Alonso Urrutia
Sent
La Jornada Newspaper
Friday, February 6, 2026, p. 4
Querétaro, Qro., With a constitutional reform to the Judiciary in the middle and after a rupture caused by the previous person in charge of the Supreme Court, three years later the brand new minister president, Hugo Aguilar, returned to the official commemorations, with which the heads of the three powers of the Union met again on a new anniversary of the Constitution.
In the crowded Theater of the Republic, where the Magna Carta was promulgated in 1917, republican forms prevailed and even the opposition called to close ranks with President Claudia Sheinbaum in these times of siege from the outside.
In her second participation in these ceremonies that bring together the country’s political elite, Sheinbaum emerged victorious before a plural audience, although mostly made up of her movement.
Sober, she listened to the applause – particularly loud – when her leadership in the complex international environment was referred to and, above all, when she harangued fervently in defense of sovereignty. She looked satisfied, wrapped up in the midst of the shocks that this nascent 2026 has brought.
It was a ceremony in which the speakers closed ranks against threats from abroad, although no one mentioned – not even veiledly – the head of the White House, Donald Trump, although everyone knew that he is the origin of these adverse times for the Republic.
“You are not alone, President; you have a firm grip on the helm. Together we will overcome the storm,” said the governor of Querétaro, of PAN origin, Mauricio Kuri.
In the midst of the confluence of characters, the reappearance of a president of the Supreme Court in this ceremony stood out.

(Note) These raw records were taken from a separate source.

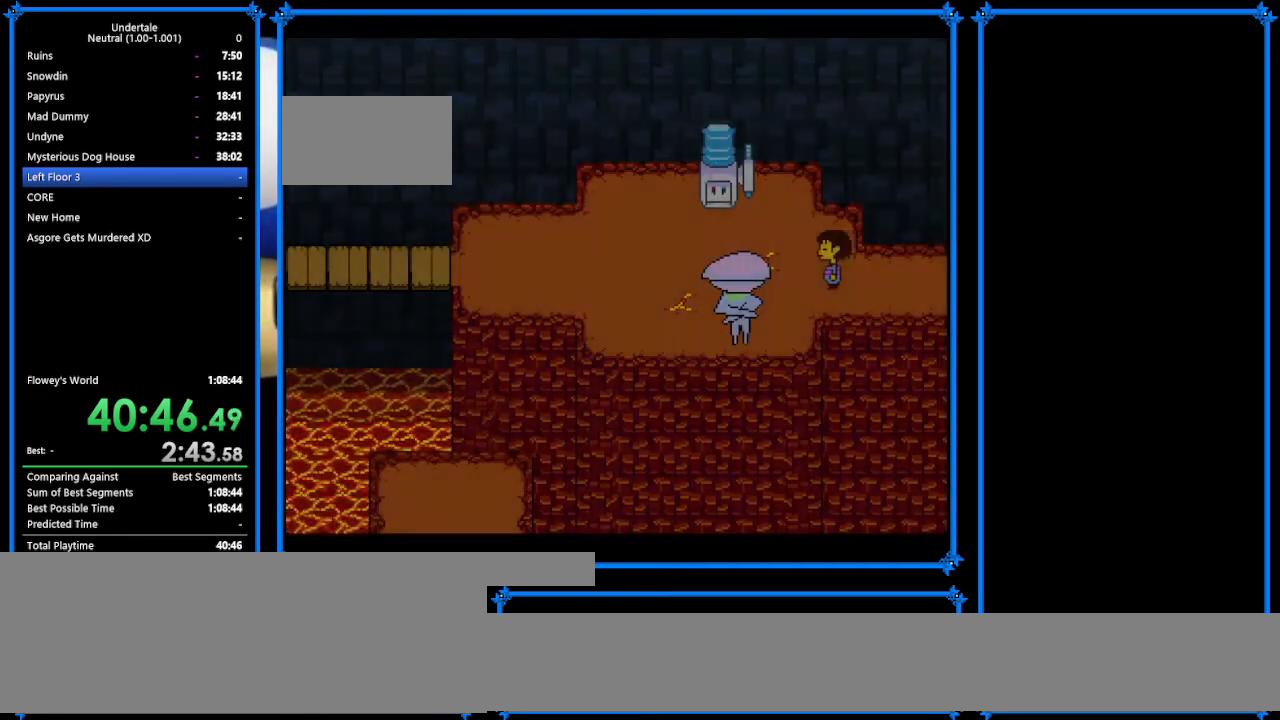
{"keys": ["left"], "events": []}
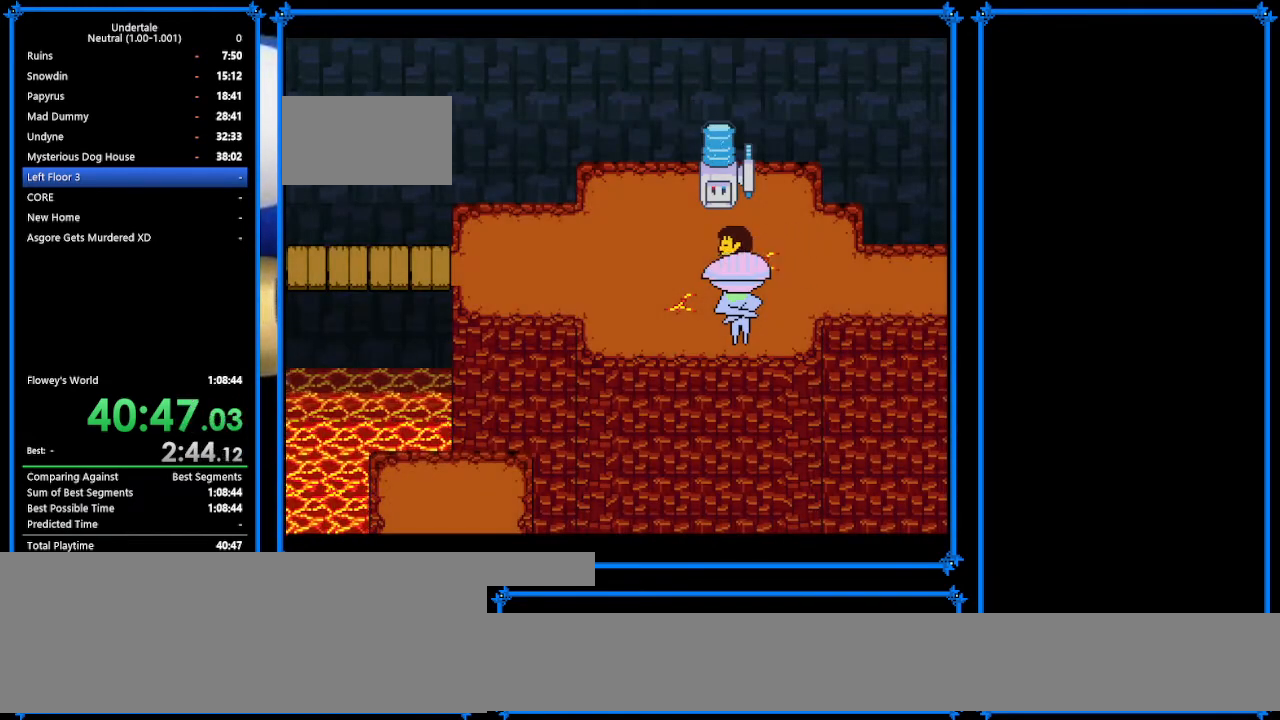
{"keys": ["left"], "events": []}
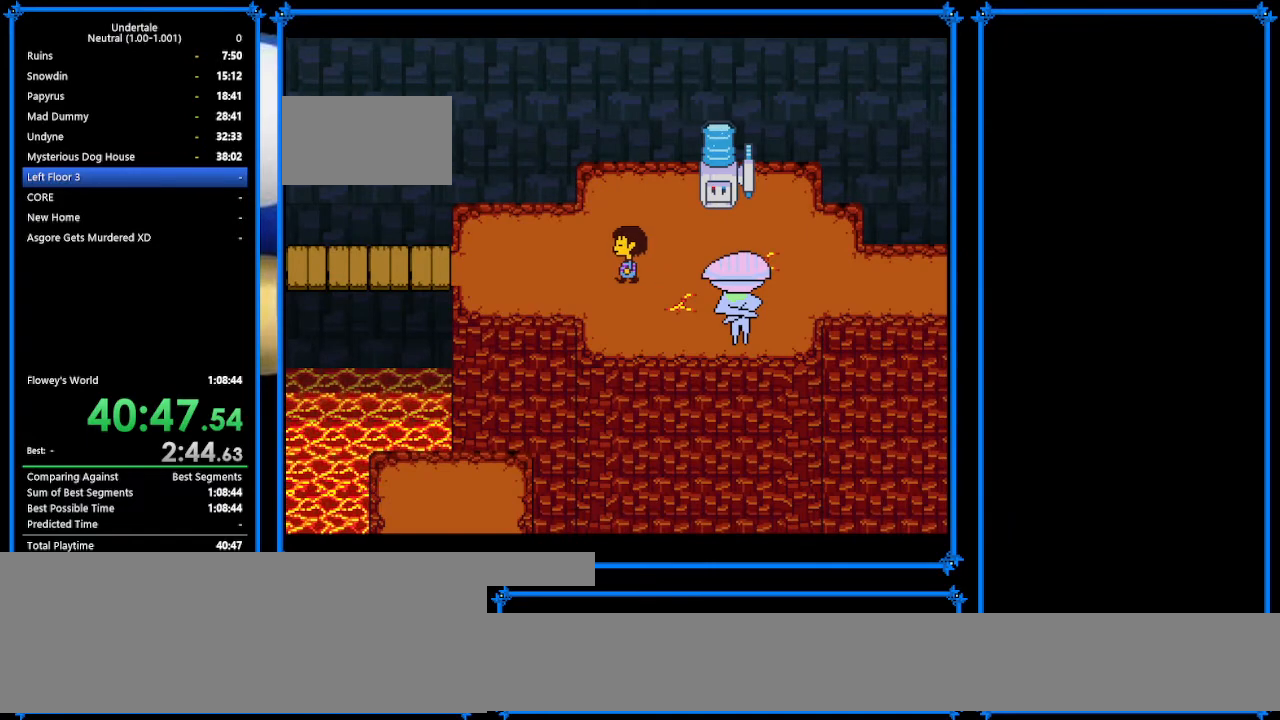
{"keys": ["left", "right"], "events": [[467, "right", "down"]]}
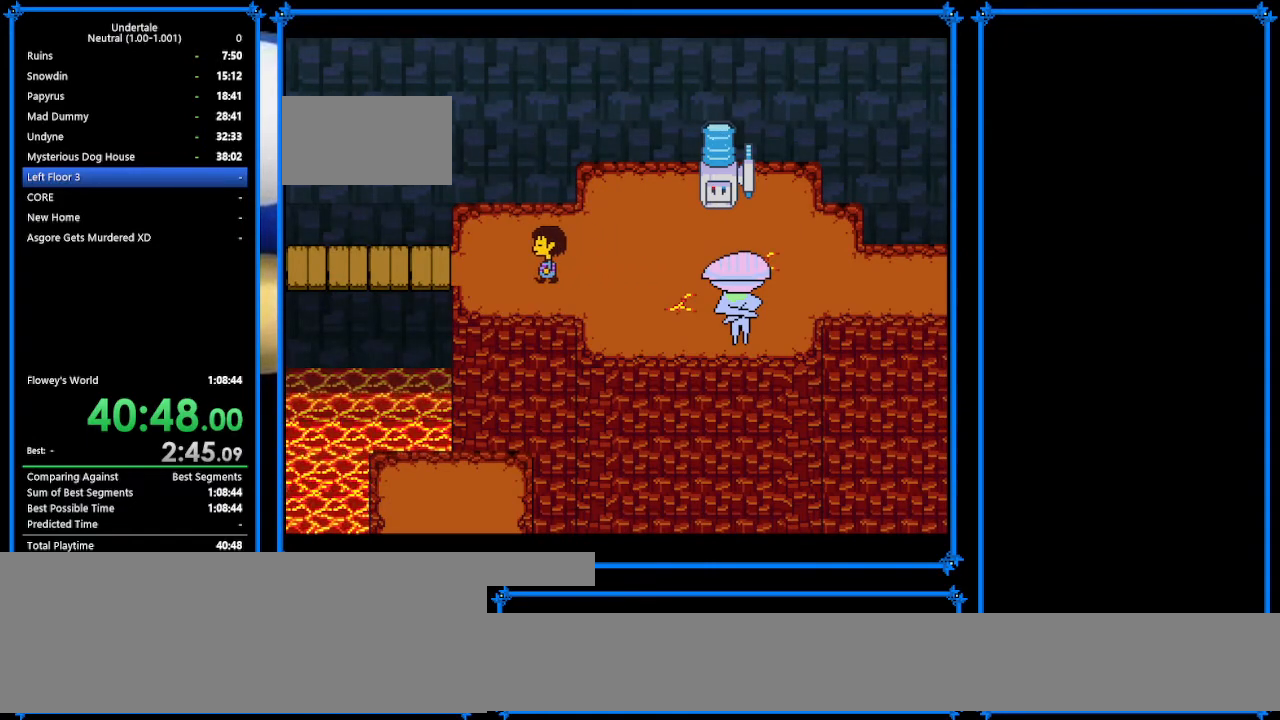
{"keys": ["left", "right"], "events": []}
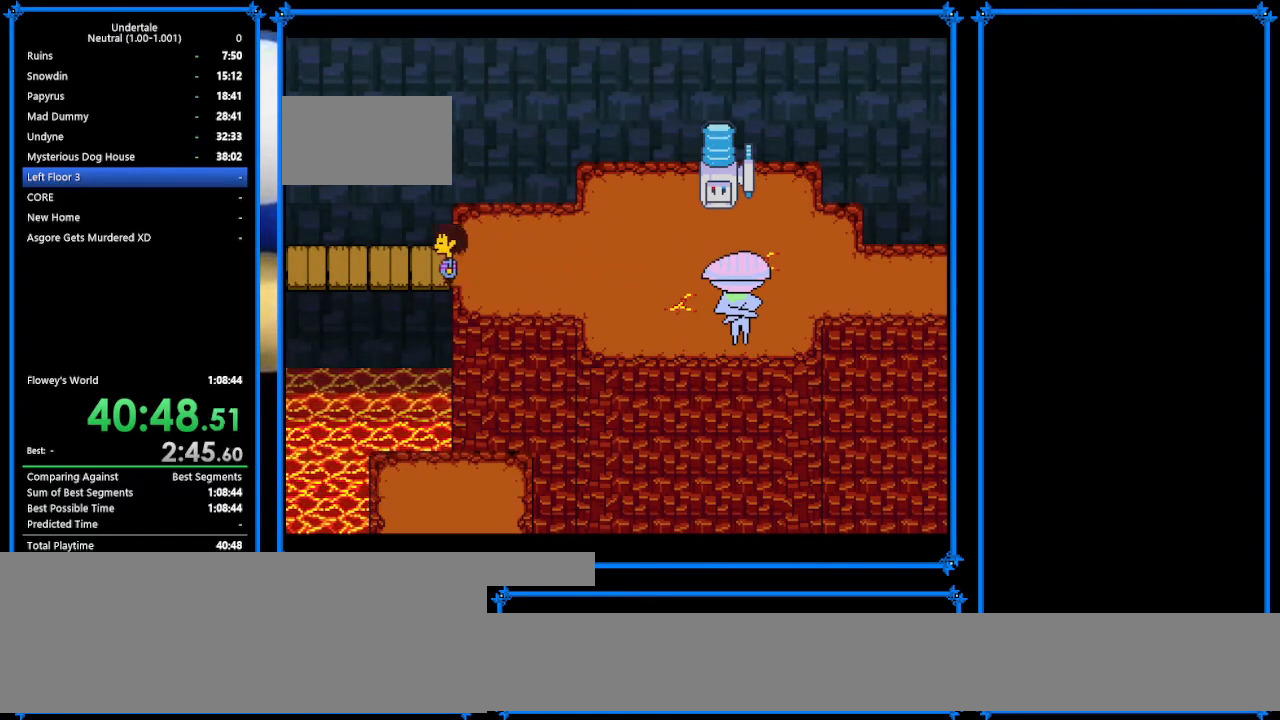
{"keys": ["left", "right"], "events": []}
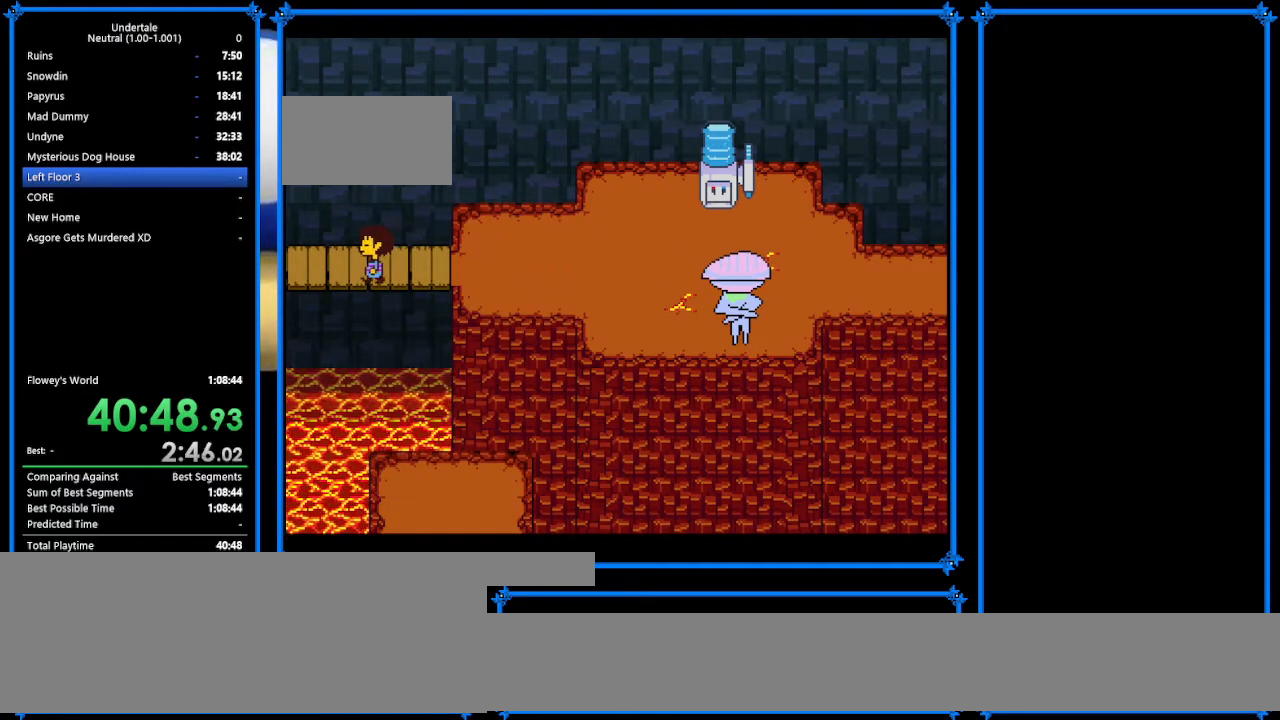
{"keys": ["right", "up"], "events": [[467, "left", "up"], [500, "up", "down"]]}
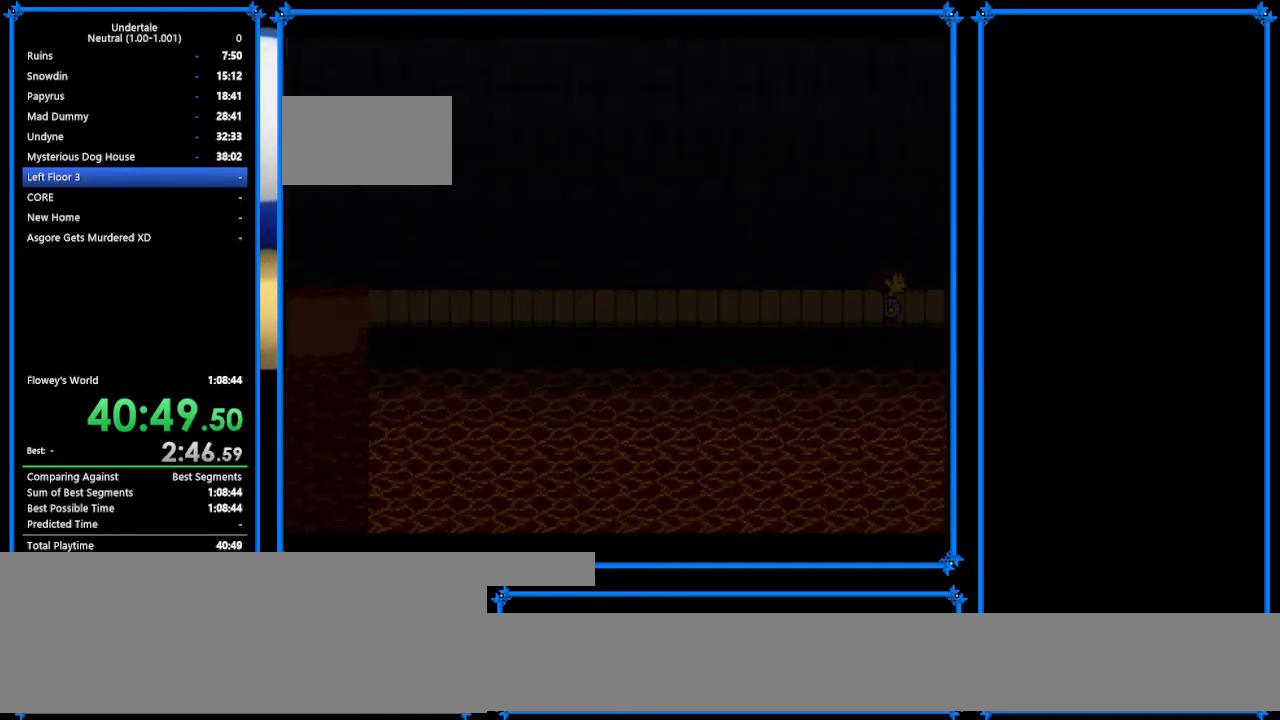
{"keys": ["down", "right", "up"], "events": [[200, "down", "down"]]}
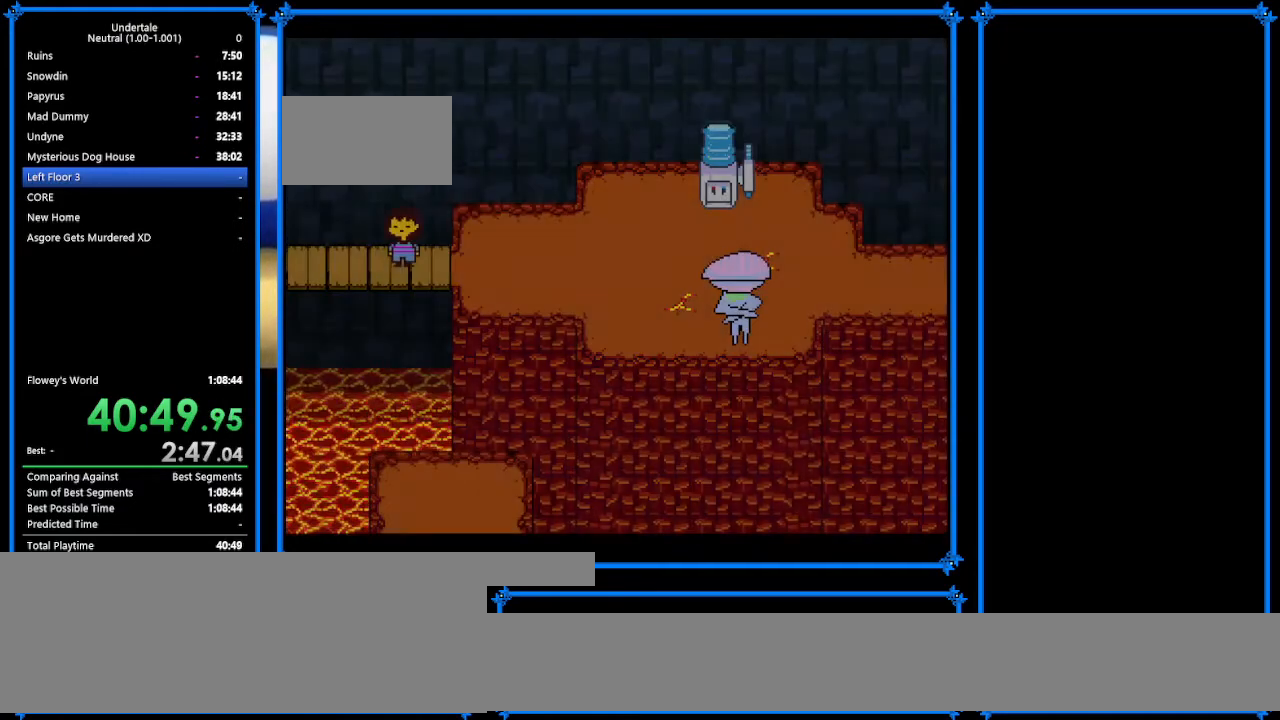
{"keys": ["down", "right", "up"], "events": []}
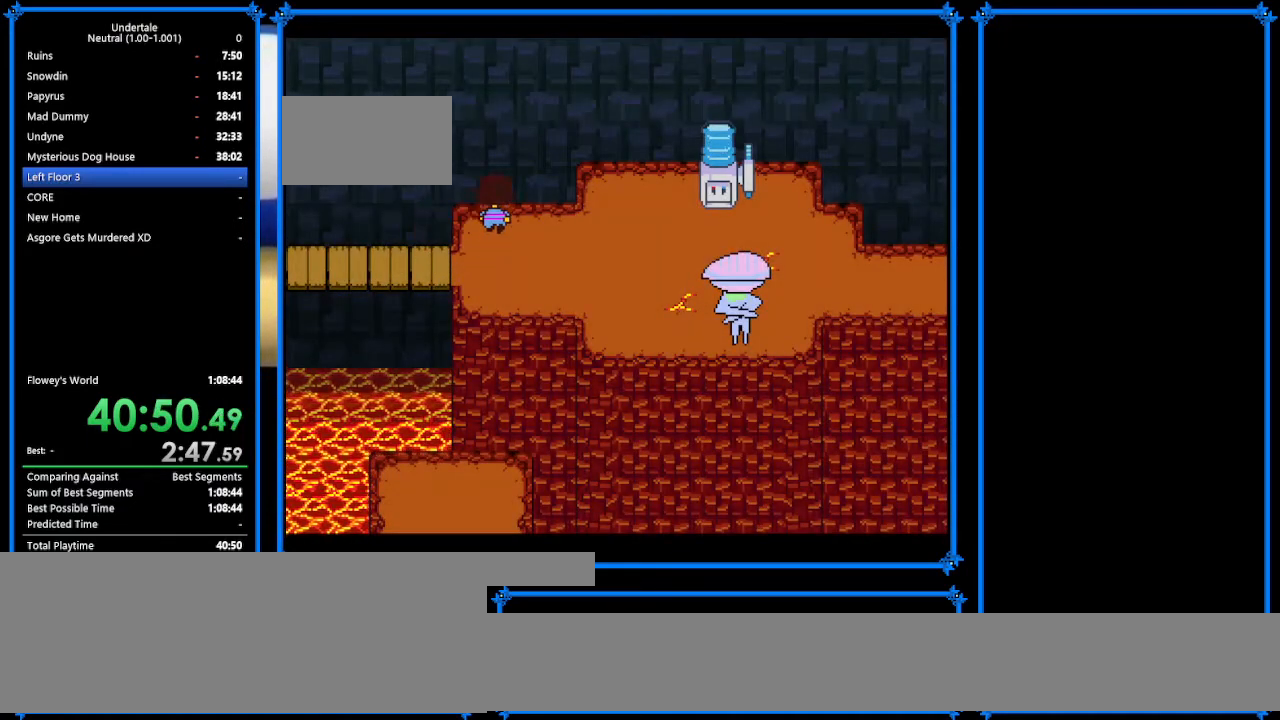
{"keys": ["right", "up"], "events": [[400, "down", "up"]]}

Distant from political circles, Minister Hugo Aguilar was seen as somewhat isolated, but with his mere presence the distance between powers was left behind.
He was still oblivious to the scandal that would break out hours later on social media, caused by the embarrassing episode in which two of his main collaborators knelt to clean his shoes moments before he entered the historic site.
It was in this same Theater of the Republic, in 2023, where the gesture of remaining seated at the arrival of the then president Andrés Manuel López Obrador by the minister president Norma Piña caused an earthquake in the relationship between powers and opened a long period of tensions that was only resolved with the constitutional reform that led to the election of the Judiciary and accelerated the removal of almost all the ministers of the Court.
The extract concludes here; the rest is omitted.